| Exercise data |
* * * *

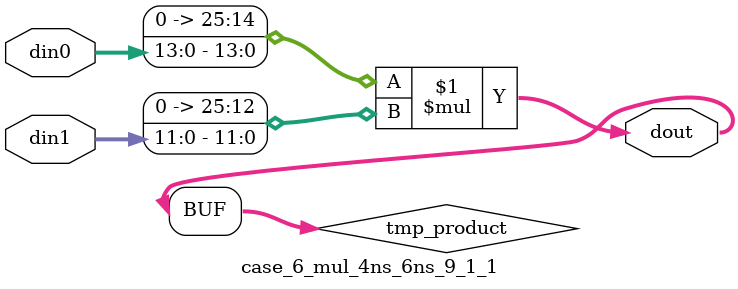
<source format=v>

`timescale 1 ns / 1 ps

 (* use_dsp = "no" *)  module case_6_mul_4ns_6ns_9_1_1(din0, din1, dout);
parameter ID = 1;
parameter NUM_STAGE = 0;
parameter din0_WIDTH = 14;
parameter din1_WIDTH = 12;
parameter dout_WIDTH = 26;

input [din0_WIDTH - 1 : 0] din0; 
input [din1_WIDTH - 1 : 0] din1; 
output [dout_WIDTH - 1 : 0] dout;

wire signed [dout_WIDTH - 1 : 0] tmp_product;
























assign tmp_product = $signed({1'b0, din0}) * $signed({1'b0, din1});











assign dout = tmp_product;





















endmodule

</source>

* * * *

| Task to complete |
In the copy, include every record exactly and no pictures.

| Task solution |
<source format=v>

`timescale 1 ns / 1 ps

 (* use_dsp = "no" *)  module case_6_mul_4ns_6ns_9_1_1(din0, din1, dout);
parameter ID = 1;
parameter NUM_STAGE = 0;
parameter din0_WIDTH = 14;
parameter din1_WIDTH = 12;
parameter dout_WIDTH = 26;

input [din0_WIDTH - 1 : 0] din0; 
input [din1_WIDTH - 1 : 0] din1; 
output [dout_WIDTH - 1 : 0] dout;

wire signed [dout_WIDTH - 1 : 0] tmp_product;
























assign tmp_product = $signed({1'b0, din0}) * $signed({1'b0, din1});











assign dout = tmp_product;





















endmodule

</source>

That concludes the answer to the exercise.